**Description of the task**.
Your answer should be every line with the word "isEq", copied from the data below.

[Dataset entries]
══════
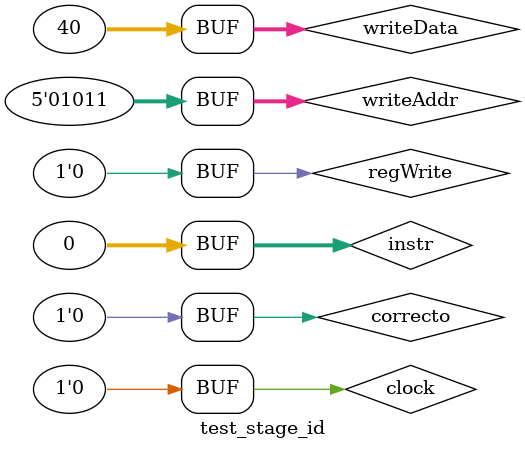
<source format=v>
`timescale 1ns / 1ps


module test_stage_id;

	// Inputs
	reg clock;
	reg [31:0] instr;
	reg [31:0] writeData;
	reg [4:0] writeAddr;
	reg regWrite;

	// Outputs
	wire [3:0] aluOp;
	wire isJump;
	wire isNotConditional;
	wire isEq;
	wire memWrite;
	wire [1:0] wbi;
	wire memRead;
	wire aluSrc;
	wire [31:0] reg1;
	wire [31:0] reg2;
	wire [31:0] extendedInstr;
	wire [4:0] regAddr1;
	wire [4:0] regAddr2;
	wire regDst;

	// Instantiate the Unit Under Test (UUT)
	stage_id uut (
		.clock(clock), 
		.instr(instr), 
		.writeData(writeData), 
		.writeAddr(writeAddr), 
		.regWrite(regWrite), 
		.aluOp(aluOp), 
		.isJump(isJump), 
		.isNotConditional(isNotConditional), 
		.isEq(isEq), 
		.memWrite(memWrite), 
		.wbi(wbi), 
		.memRead(memRead), 
		.aluSrc(aluSrc), 
		.reg1(reg1), 
		.reg2(reg2), 
		.extendedInstr(extendedInstr), 
		.regAddr1(regAddr1), 
		.regAddr2(regAddr2), 
		.regDst(regDst)
	);

reg correcto;

	initial begin
		// Initialize Inputs
		clock = 0;
		instr = 0;
		writeData = 0;
		writeAddr = 0;
		regWrite = 0;
		correcto = 0;

		// Wait 100 ns for global reset to finish
		#100;
        
		// Add stimulus here
		
		// 1st clock ADD
		clock = ~clock; 
		instr = 32'b0000_0000_0000_0000_0000_0000_0010_0000;
		writeData = 5;
		writeAddr = 1;
		regWrite = 1;
		#10;
		clock = ~clock;
		#10;
		correcto= 0;
		#1;
		// 2nd clock ANDI
		clock = ~clock;
		instr = 32'b0011_0000_0010_0010_0000_1000_0010_0000; // leer reg1 ( reg1 Addr = 1 ) (reg2 Addr = 2)
		writeData = 6;
		writeAddr = 2;
		regWrite = 1;
		// comprobacion clock anterior ( 1 ) 
		#1;
		if( aluOp == 2 && isJump == 0  &&  memWrite == 0 && wbi[0]== 1 && wbi[1] == 1 && memRead == 0 && aluSrc == 0 && regDst == 1 && regAddr1 == 0 && regAddr2 == 0 ) // regAddr1 [15:11]
			correcto = 1 ;
			
		#10;
		clock = ~clock;
		#10;
		correcto= 0;
		#1;
		//3rd clock LH
		clock = ~clock; 
		instr = 32'b1000_0100_0010_0010_0000_0000_0010_0000;
		writeData = 13;
		writeAddr = 11;
		regWrite = 1;
		// comprobacion clock anterior ( 2 ) 
		#1;
		if(  aluOp == 4'b1100   &&  isJump == 0 && memWrite == 0 && wbi[0] == 1  && wbi[1] == 1 && memRead == 0  && aluSrc == 1   && regDst == 0  && reg1 == 5   && regAddr1 == 1 && regAddr2 == 2 ) // regAddr1 [15:11]
			correcto = 1 ;
		#10;
		clock = ~clock;
		#10;
		correcto= 0;
		#1;
		//4th clock SB
		clock = ~clock;
		instr = 32'b1010_0001_0110_0010_0000_1000_0010_0000;
		writeData = 14;
		writeAddr = 12;
		regWrite = 1;
		// comprobacion clock anterior ( 3 ) 
		#1;
		if(aluOp == 0 && isJump == 0 && memWrite == 0 && wbi[0] == 0 && wbi[1] == 1 && memRead == 1 && aluSrc == 1 && regDst == 0  && reg1 == 5 && reg2 == 6 && regAddr1 == 0 && regAddr2 == 2 ) // regAddr1 [15:11]
			correcto = 1 ;
		#10;
		clock = ~clock;
		#10;
		correcto= 0;
		#1;
		
		//5th clock J
		clock = ~clock;
		instr = 32'b0000_1001_0110_1100_0000_0000_0010_0000;
		writeData = 13;
		writeAddr = 13;
		regWrite = 0;
		// comprobacion clock anterior ( 4 ) 
		#1;
		if(aluOp == 0 && isJump == 0 && memWrite == 1 && wbi[1] == 0 && memRead == 0 && aluSrc == 1 && reg1 == 13 && reg2 == 6 && regAddr1 == 1 && regAddr2 == 2 ) // regAddr1 [15:11]
			correcto = 1 ;
		#10;
		clock = ~clock;
		#10;
		correcto= 0;
		#1;
		//6th clock BEQ
		clock = ~clock;
		instr = 32'b0001_0000_0010_0001_0000_1000_0010_0000;
		writeData = 40;
		writeAddr = 11;
		regWrite = 0;
				// comprobacion clock anterior ( 5 ) 
		#1;
		if( aluOp == 1 && isJump == 1 && isNotConditional == 1 && memWrite == 0 && wbi[1] == 0 && memRead == 0 && reg1 == 13 && reg2 == 14 && regAddr1 == 0 && regAddr2 == 12 ) // regAddr1 [15:11]
			correcto = 1 ;
		#10;
		clock = ~clock;
		#10;
				#10;
		correcto= 0;
		#1;
		//7th clock  R type - no importa ya que el objetivo es un clock de comprobacion.
		clock = ~clock;
		instr = 32'b0000_0000_0000_0000_0000_0000_0000_0000;
		writeData = 40;
		writeAddr = 11;
		regWrite = 0;
				// comprobacion clock anterior ( 6 ) 
		#1;
		if( aluOp == 1 && isJump == 1 && isNotConditional == 0 && isEq == 1 && memWrite == 0 && wbi[1] == 0 && memRead == 0  && reg1 == 5 && reg2 == 5 && regAddr1 == 1 && regAddr2 == 1 ) // regAddr1 [15:11]
			correcto = 1 ;
		#10;
		clock = ~clock;
		#10;
				#10;
		correcto= 0;
		#1;
		
	end
      
endmodule


</source>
══════
**Result for this exercise**.
	wire isEq;
		.isEq(isEq), 
		if( aluOp == 1 && isJump == 1 && isNotConditional == 0 && isEq == 1 && memWrite == 0 && wbi[1] == 0 && memRead == 0  && reg1 == 5 && reg2 == 5 && regAddr1 == 1 && regAddr2 == 1 ) // regAddr1 [15:11]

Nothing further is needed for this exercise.